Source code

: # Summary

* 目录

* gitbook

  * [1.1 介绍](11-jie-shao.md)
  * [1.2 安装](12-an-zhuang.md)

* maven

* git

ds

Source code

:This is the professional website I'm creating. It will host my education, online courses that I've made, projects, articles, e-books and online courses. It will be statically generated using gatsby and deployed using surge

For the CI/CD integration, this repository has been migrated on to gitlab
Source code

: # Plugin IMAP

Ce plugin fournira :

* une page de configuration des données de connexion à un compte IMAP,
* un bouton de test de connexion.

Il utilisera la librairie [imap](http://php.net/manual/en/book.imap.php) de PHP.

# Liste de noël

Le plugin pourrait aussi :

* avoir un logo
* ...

**TASK INSTRUCTIONS:**
Only the line containing "# Liste de noël" and the lines after it, through the end of the data, should be copied, exactly as they are.

**EXERCISE RESULT:**
# Liste de noël

Le plugin pourrait aussi :

* avoir un logo
* ...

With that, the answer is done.